The exercise asks you to copy every line below in which "borcunu" appears.

[Source data]
§
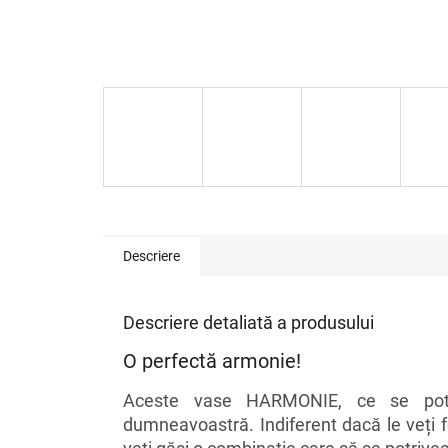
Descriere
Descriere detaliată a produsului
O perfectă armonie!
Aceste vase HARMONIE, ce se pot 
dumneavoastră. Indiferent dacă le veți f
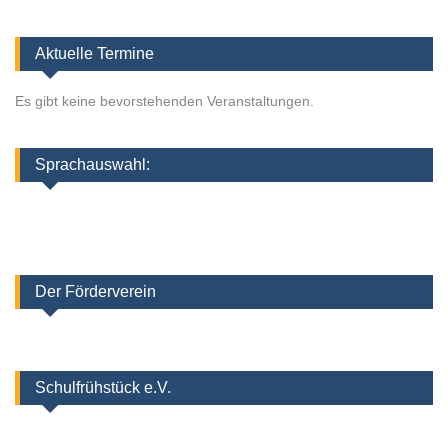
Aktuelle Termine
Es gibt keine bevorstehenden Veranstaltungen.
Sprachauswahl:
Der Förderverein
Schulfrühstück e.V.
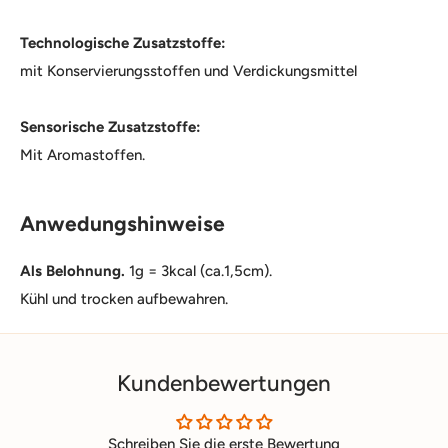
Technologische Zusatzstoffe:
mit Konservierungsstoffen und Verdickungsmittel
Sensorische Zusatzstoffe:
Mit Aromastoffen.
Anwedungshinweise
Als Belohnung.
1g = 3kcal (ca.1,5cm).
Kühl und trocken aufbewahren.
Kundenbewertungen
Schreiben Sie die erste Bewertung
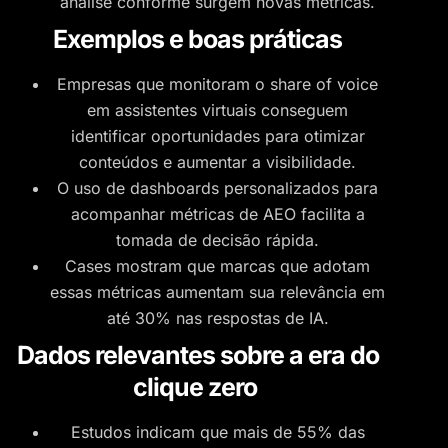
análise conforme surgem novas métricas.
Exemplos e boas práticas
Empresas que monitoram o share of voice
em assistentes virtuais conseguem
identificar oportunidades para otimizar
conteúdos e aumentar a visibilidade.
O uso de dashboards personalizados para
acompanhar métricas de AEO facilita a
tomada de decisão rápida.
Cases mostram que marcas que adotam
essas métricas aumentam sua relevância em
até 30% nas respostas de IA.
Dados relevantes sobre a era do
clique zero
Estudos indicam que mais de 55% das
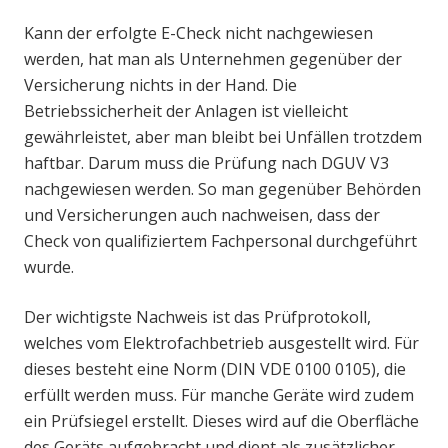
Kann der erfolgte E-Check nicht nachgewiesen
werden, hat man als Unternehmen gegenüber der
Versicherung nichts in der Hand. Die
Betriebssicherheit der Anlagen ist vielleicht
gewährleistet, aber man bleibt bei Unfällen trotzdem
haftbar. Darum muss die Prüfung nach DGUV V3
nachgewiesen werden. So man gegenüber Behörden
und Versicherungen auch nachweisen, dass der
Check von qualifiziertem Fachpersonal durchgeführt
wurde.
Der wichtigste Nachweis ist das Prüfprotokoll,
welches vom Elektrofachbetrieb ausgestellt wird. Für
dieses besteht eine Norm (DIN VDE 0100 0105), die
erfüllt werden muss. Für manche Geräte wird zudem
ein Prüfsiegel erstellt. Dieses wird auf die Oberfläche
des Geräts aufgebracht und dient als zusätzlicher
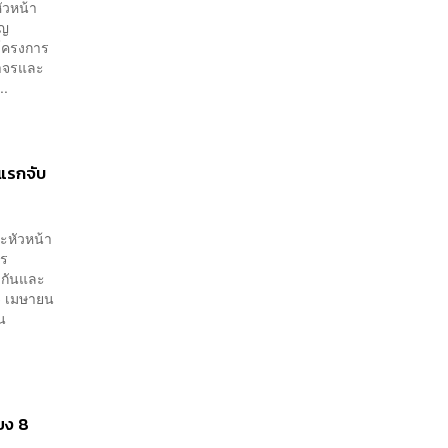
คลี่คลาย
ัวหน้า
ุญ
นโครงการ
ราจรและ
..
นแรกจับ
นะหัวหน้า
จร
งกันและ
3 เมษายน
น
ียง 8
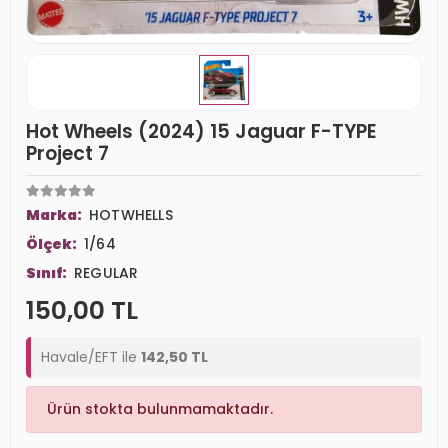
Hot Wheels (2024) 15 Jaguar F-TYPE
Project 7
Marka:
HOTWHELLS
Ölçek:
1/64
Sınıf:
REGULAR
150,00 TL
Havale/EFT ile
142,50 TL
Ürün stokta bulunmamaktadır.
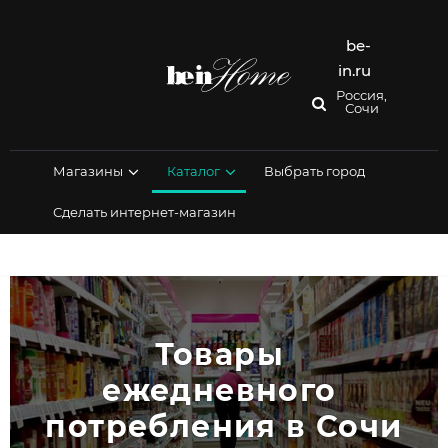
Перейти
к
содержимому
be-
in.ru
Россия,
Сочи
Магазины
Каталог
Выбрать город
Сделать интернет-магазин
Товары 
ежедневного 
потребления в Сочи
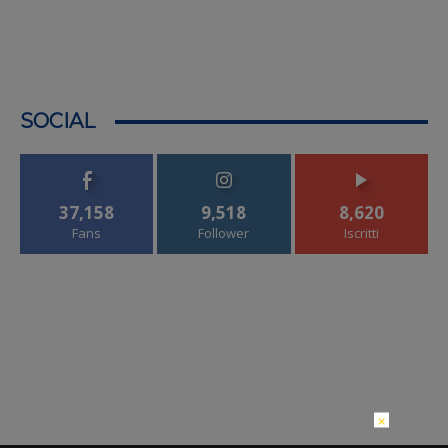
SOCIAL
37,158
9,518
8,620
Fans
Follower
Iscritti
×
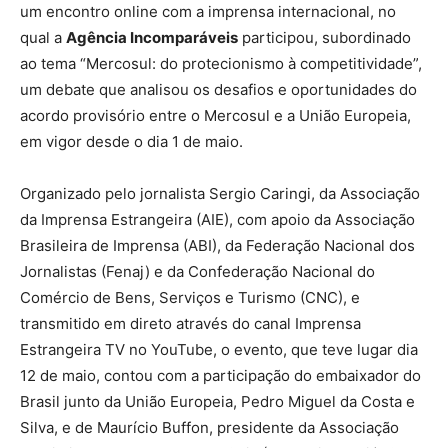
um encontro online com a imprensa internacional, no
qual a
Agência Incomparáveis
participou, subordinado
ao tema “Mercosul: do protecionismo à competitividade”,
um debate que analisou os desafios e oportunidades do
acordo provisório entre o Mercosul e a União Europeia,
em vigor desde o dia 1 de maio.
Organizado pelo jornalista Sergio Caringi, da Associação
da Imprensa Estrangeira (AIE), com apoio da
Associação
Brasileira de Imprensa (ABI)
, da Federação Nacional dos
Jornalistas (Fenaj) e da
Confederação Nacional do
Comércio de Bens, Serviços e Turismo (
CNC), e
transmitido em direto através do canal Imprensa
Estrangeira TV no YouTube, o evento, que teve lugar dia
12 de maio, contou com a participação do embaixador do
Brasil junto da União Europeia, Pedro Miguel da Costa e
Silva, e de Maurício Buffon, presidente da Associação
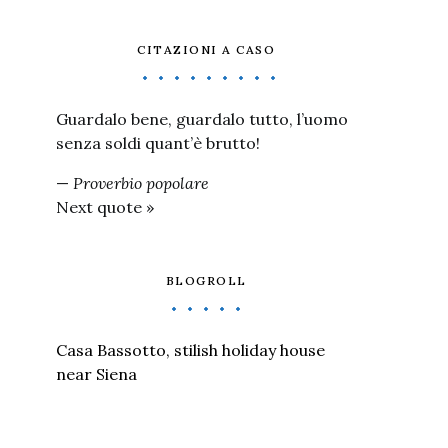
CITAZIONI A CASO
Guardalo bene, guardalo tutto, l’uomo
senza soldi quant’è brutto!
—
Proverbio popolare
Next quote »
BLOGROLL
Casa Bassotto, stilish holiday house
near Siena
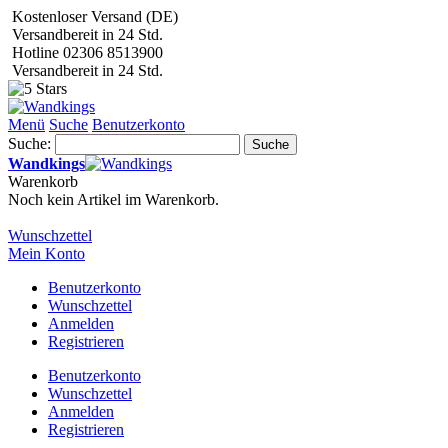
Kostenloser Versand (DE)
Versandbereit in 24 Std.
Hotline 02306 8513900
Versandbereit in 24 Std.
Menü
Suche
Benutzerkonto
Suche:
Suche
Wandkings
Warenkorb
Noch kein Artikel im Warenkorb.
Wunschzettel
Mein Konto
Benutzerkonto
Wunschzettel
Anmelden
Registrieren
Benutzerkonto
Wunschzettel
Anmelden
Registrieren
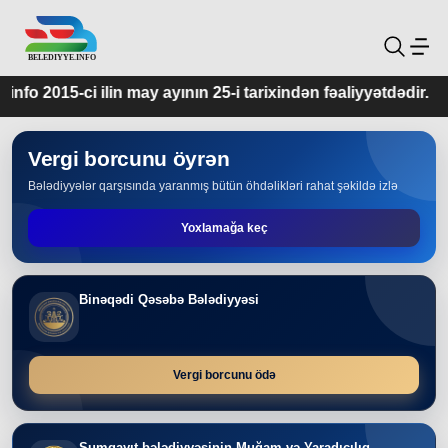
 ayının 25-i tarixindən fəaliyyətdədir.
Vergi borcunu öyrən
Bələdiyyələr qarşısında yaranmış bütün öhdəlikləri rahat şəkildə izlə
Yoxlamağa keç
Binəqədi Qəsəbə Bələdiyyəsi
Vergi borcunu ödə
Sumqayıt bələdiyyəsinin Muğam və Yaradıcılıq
§
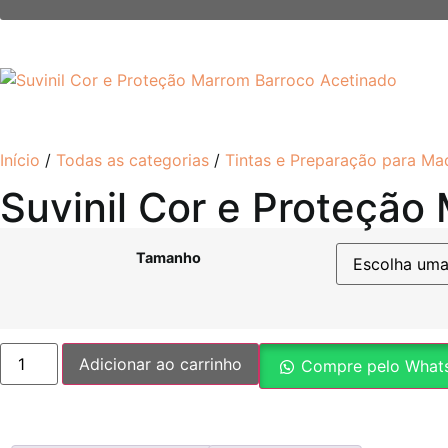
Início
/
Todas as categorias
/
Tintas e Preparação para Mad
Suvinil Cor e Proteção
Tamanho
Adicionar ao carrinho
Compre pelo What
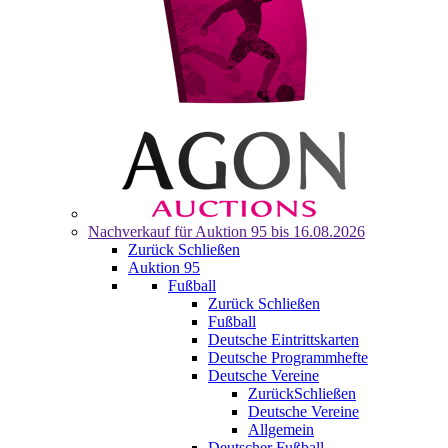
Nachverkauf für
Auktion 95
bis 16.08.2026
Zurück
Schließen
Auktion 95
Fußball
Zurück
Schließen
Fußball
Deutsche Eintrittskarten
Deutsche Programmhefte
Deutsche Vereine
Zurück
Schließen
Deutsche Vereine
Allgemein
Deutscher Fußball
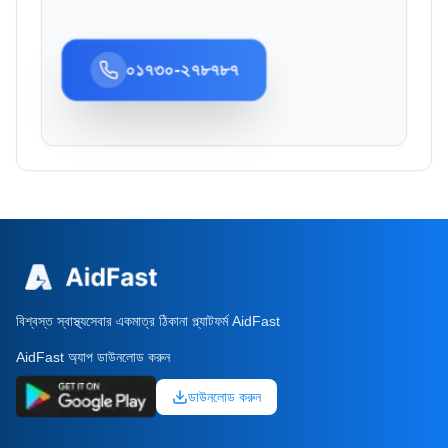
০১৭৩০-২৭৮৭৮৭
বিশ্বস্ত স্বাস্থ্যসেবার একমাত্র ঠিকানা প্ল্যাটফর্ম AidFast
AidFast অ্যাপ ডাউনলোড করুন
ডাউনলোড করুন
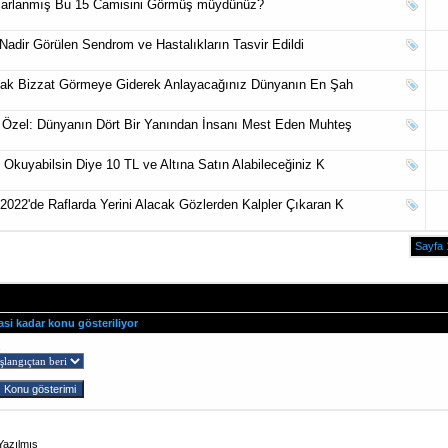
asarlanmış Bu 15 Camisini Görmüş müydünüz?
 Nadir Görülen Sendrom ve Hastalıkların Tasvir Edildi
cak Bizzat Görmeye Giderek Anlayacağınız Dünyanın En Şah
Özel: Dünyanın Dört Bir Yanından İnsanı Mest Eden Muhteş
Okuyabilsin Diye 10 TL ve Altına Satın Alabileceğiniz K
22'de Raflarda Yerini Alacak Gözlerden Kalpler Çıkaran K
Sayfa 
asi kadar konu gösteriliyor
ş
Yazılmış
§
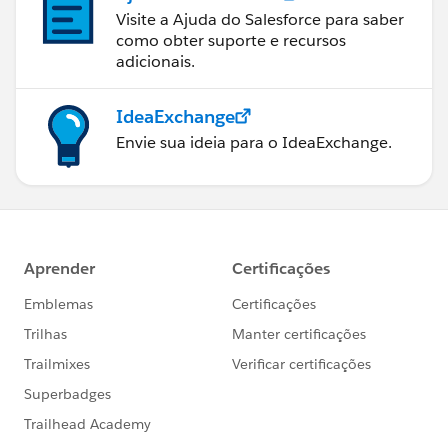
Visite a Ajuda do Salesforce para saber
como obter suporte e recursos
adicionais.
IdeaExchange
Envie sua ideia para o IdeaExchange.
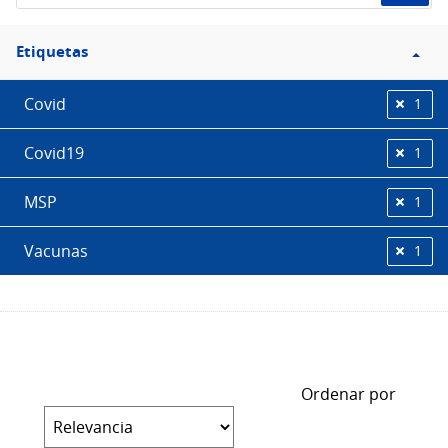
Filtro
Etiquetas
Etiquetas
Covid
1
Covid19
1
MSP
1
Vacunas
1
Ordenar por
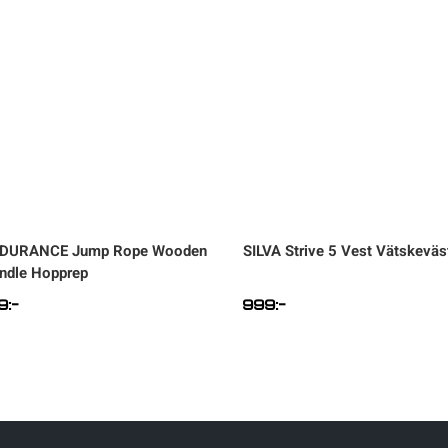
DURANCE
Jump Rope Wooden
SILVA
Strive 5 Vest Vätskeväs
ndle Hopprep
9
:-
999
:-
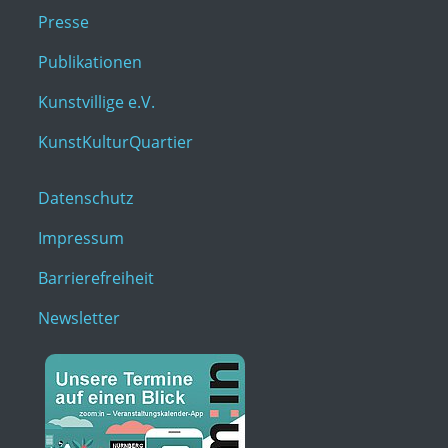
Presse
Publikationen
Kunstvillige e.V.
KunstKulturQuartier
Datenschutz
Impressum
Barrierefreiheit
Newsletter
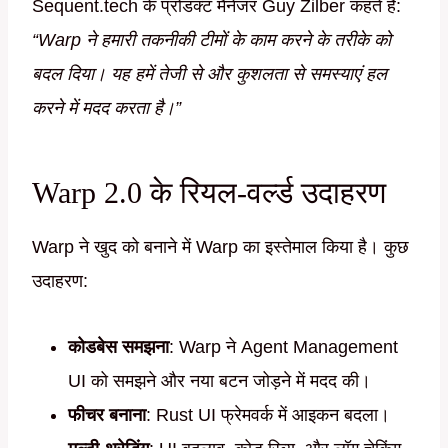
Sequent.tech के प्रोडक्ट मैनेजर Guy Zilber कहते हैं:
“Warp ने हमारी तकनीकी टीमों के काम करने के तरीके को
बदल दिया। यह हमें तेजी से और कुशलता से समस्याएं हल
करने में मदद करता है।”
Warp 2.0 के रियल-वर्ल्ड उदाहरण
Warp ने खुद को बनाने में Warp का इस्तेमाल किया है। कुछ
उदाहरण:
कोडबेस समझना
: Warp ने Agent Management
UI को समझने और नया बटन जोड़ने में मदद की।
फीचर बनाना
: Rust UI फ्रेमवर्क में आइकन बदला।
§
● **Response below**
Vergi borcunu öyrən
Vergi borcunu ödə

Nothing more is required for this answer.